Immer öfter tauchen relativ exotische Meeresbewohner in unseren Breiten auf. Im letzten Frühling beispielsweise wurde in der Seine in Frankreich zunächst ein Orca gesichtet, gefolgt einige Monate später von einem Beluga- oder Weißwal. Ganz so sensationell fallen die Sichtungen an der belgischen Küste nicht aus, zumindest noch nicht.
Aber dennoch hat es 2022 auch hier durchaus seltene Besucher gegeben, wie das Königliche Belgische Institut für Naturwissenschaften in seinem neuen Jahresbericht hervorhebt. Unter anderem soll es etwa erstmals in der jüngeren Geschichte wieder eine Geburt eines Seehundes an der belgischen Küste gegeben haben, nämlich in Nieuwpoort.
Außerdem seien Buckelwale gesichtet worden, Weißschnabeldelfine und ein Sowerby-Zweizahnwal. Alle diese Arten sind eigentlich viel weiter nördlich beheimatet, hebt das Institut hervor, dass man sie so weit im Süden finde, sei sehr ungewöhnlich. Deshalb muss man auch ziemlich Glück haben, einen dieser Meeressäuger zu sehen zu bekommen.
Bei anderen Arten stehen die Chancen deutlich besser, wie Thierry Jauniaux in der RTBF ausführte. Der Tierarzt der Universität Lüttich ist auf Meeressäugetiere spezialisiert. Unter den Walen an Belgiens Küste finde man vor allem Schweinswale. Und dann gebe es natürlich die Seehunde und auch immer mehr Kegelrobben.
Dass die Populationen bestimmter Meeressäuger zunehmen, hat natürlich zu einem gewissen Teil auch damit zu tun, dass sie sich vermehren. Sehr oft handele es sich aber vor allem um eine Verlagerung aus nördlicheren Gewässern zu uns. Im Norden würden die Beutetiere - also die Nahrungsquellen - für Meeressäuger knapp, so Jauniaux. Der Grund dafür liege in globalen Veränderungen, darunter der Klimawandel.
In diesem Zusammenhang warnt der Veterinär auch davor, das als Indikator zu nehmen für die Wasserqualität und den Zustand der Umwelt. Den Zustand der Nordsee könne man eigentlich nur wirklich an den Körpern der Tiere ablesen, wenn man sie nach ihrem Tod seziere. Erst dann könne man wirklich Rückschlüsse auf die Umweltverschmutzung ziehen, etwa durch den Nachweis von Makro- und Mikromüll oder von Chemikalien. Diese Verschmutzung sei leider nach wie vor ein Problem und es kämen auch neue Substanzen hinzu.

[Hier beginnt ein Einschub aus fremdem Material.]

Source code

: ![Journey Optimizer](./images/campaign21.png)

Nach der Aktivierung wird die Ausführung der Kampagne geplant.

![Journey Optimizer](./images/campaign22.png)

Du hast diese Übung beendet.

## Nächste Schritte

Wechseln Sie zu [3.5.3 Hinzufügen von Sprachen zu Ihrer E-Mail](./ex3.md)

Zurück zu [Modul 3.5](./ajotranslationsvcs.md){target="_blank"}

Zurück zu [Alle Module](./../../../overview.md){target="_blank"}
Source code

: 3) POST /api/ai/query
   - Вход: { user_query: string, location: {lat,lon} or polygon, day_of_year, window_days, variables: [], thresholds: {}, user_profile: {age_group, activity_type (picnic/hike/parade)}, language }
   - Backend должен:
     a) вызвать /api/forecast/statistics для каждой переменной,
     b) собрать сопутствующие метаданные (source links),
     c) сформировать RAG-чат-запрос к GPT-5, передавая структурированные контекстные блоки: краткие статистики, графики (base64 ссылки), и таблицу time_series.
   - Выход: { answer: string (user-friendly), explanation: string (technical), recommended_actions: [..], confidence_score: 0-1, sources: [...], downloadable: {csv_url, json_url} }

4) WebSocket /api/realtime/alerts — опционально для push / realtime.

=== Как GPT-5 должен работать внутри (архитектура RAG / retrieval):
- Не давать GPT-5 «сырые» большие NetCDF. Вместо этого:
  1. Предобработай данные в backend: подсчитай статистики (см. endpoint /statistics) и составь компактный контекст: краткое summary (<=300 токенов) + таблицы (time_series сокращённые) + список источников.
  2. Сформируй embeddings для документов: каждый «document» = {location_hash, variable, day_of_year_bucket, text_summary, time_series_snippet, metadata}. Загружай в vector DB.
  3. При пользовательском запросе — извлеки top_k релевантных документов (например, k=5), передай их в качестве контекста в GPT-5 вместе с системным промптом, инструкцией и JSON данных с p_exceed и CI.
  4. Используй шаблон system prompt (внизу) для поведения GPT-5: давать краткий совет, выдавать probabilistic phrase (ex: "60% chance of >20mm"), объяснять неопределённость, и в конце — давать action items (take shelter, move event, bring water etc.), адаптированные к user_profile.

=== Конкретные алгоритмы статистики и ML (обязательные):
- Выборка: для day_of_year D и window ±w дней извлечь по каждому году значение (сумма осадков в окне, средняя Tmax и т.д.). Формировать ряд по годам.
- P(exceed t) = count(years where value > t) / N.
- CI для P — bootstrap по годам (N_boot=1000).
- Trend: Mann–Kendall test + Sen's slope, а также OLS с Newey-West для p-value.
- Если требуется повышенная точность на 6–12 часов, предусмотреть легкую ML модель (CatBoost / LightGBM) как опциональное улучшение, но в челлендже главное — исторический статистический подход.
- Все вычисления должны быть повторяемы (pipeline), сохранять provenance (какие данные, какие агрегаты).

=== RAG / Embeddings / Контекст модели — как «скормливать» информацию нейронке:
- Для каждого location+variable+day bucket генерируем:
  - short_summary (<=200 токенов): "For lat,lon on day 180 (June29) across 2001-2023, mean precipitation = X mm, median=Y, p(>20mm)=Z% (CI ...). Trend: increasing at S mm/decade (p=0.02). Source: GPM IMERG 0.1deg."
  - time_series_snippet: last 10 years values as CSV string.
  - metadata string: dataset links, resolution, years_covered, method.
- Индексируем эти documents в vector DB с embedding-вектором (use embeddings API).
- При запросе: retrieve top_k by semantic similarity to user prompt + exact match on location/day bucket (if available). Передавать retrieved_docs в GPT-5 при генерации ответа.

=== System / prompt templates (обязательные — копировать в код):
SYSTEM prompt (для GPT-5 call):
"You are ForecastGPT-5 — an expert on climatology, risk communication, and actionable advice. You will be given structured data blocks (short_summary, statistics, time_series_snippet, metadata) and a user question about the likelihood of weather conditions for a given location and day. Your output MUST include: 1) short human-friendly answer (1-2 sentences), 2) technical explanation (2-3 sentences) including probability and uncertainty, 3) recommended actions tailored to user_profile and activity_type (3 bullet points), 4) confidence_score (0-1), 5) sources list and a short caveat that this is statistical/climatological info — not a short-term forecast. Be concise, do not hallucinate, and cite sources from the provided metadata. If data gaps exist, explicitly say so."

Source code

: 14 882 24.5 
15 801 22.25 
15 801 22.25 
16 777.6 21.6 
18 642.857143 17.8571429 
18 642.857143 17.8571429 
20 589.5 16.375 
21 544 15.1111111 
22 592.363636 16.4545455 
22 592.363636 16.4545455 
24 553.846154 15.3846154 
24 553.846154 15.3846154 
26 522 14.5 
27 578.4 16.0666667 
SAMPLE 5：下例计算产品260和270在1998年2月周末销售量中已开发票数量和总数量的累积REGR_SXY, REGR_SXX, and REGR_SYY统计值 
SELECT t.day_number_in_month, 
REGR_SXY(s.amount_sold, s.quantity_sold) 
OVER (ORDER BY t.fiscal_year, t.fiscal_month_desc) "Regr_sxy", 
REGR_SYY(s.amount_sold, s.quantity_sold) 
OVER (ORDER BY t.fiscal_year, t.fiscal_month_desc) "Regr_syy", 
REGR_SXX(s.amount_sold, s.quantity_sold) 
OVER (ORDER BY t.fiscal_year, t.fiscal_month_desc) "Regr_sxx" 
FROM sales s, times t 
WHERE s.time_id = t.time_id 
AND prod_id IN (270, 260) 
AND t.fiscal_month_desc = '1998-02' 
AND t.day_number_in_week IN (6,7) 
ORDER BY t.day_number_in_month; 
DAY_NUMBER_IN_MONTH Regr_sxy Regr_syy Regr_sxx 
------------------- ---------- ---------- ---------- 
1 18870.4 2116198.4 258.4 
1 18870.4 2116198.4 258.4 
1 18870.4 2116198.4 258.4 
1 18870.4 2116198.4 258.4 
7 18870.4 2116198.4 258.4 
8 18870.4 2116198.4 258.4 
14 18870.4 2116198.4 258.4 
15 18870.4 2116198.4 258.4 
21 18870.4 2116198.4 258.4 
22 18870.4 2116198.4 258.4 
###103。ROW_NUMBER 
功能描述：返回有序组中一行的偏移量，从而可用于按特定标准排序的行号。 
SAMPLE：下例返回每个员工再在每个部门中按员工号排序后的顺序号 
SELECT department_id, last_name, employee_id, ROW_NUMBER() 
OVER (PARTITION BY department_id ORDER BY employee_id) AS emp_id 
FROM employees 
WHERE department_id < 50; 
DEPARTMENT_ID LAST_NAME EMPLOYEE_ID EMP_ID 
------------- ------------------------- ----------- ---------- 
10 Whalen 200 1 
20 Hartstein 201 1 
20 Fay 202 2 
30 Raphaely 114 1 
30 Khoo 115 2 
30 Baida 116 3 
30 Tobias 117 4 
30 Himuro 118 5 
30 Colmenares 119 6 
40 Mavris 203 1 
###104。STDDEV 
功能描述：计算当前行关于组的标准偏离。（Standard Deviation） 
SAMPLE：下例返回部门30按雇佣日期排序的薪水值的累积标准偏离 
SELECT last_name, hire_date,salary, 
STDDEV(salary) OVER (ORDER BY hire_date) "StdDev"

Eine weitere Gefahr für Meeressäuger sind Fischernetze. Aber zumindest in dieser Hinsicht gibt es dank verschiedener Gegenmaßnahmen gute Nachrichten. Es gibt aber noch weitere nachgewiesene oder doch zumindest vermutete Ursachen, die dazu beitragen können, dass sich zum Beispiel Wale verirren, stranden und dann verenden, unterstreicht der Tierarzt. Es gebe zumindest den Verdacht, dass einige Todesfälle mit dem Bau oder Betrieb von Offshore-Windparks in Zusammenhang stünden.
Bei anderen Faktoren ist die Diagnose eindeutiger: Insbesondere seit dem russischen Überfall auf die Ukraine wird auch die Nordsee militärisch viel intensiver überwacht, unter anderem mithilfe von sehr leistungsstarkem Sonar. Das könne sicher Strandungen verursachen oder begünstigen. Und was für militärische Aktivitäten gilt, gilt natürlich auch für zivile. Denn schließlich sind die Nordsee und gerade der Ärmelkanal sehr stark befahrene Gewässer.
Der Lärm der Schiffe und der Sonaranlagen könne die Meeressäuger temporär oder sogar dauerhaft taub machen. Und sie seien für ihre Orientierung ja auf ihr Gehör angewiesen.